— Required tasks —
a. In the commentary on dictatorial rule and the North Korean succession, who was raised to the highest military role at the September 2010 party conference?
b. Continue the commentary on dictatorial rule and the North Korean succession, starting after its final sentence.

— Text for analysis —
++++++

The above piece shows a typical "western" misunderstanding of dictatorial ruling.
Nearly no dictator ever is or has been "all powerful". All dictators and solely ruling monarchs depend on various groups and the national myth. Their main task is to keep the interests of those groups in balance and the national myth alive. The armed forces are usually one of the important groups. Another one is often representing major economic interests. In North Korea (like in China) the communist party has that task. Kim Jong-il and his father could not have ruled without taking the interest of those groups and their representatives into account.
The necessary national myth can be clad in religion, can be some flimsy idea like "manifest destiny" or a "saint" person, a father figure like the "dear leader". Whatever it is any ruler will have to keep such a believe alive as it is a representation of the people.
The change in North-Korea now will be minimal as all the interest groups would be worse off and less secure in any different configuration. At the September 2010 party conference Kim Jong-Un, the new face of the regime, was publicly announced as successor of Kim Jong-il. But as he, in his late 20s, is too young for the job the same party conference lifted his aunt Kim Kyong Hui to the highest party role and the chief of the General Staff of the Korean People's Army Ri Yong Ho to the highest military role behind the now deceased Kim Jong-il. Those two and the groups they represent will now be the caretakers. Until they die Kim Jong-Un will mostly be the figurehead and his main role will be to act as the new representation of the national myth.

++++++

— Collected data —

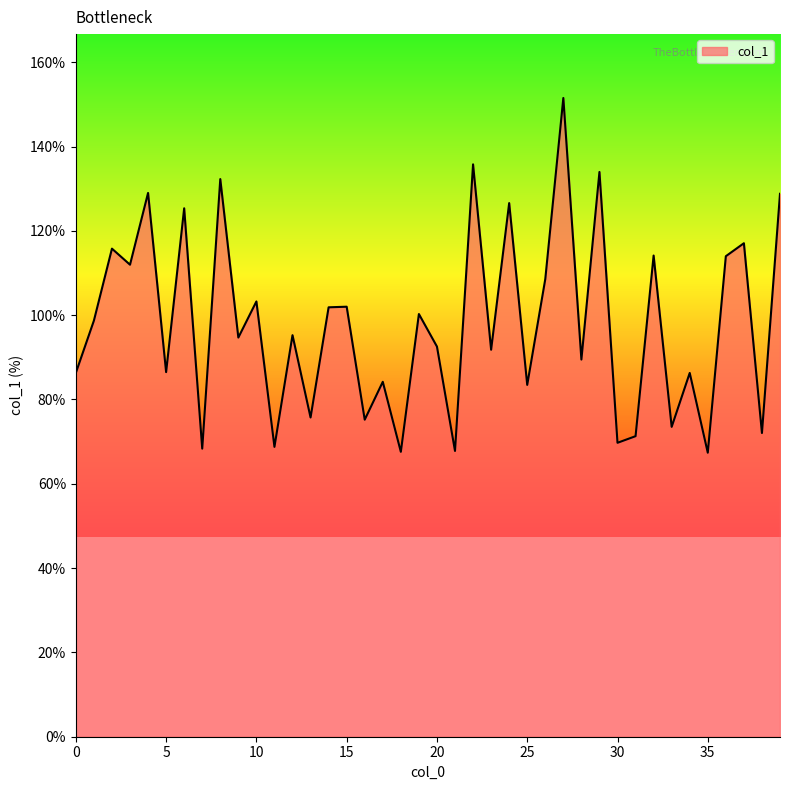

What is the difference between the maximum and minimum values?

84.1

++++++

— List of answers —
a. Ri Yong Ho, chief of the General Staff of the Korean People's Army.

b.
But even when they are gone and Kim Jong-Un is named party head and military leader he will still not be able to have totalitarian power. He may effect some change but it will be consentual and slow. The west loves to project all "evils" of a foreign country into their ruling figures – be they Hitler, Stalin, Ghaddaffi, Asad, Putin or Obama. There is always much more to such dictatorships than the "west" is willing to see.
Beside of that North Korea as well as South Korea are of no bigger global importance. They are, and have been for the last 60 years, mere proxies of the U.S.-China competition.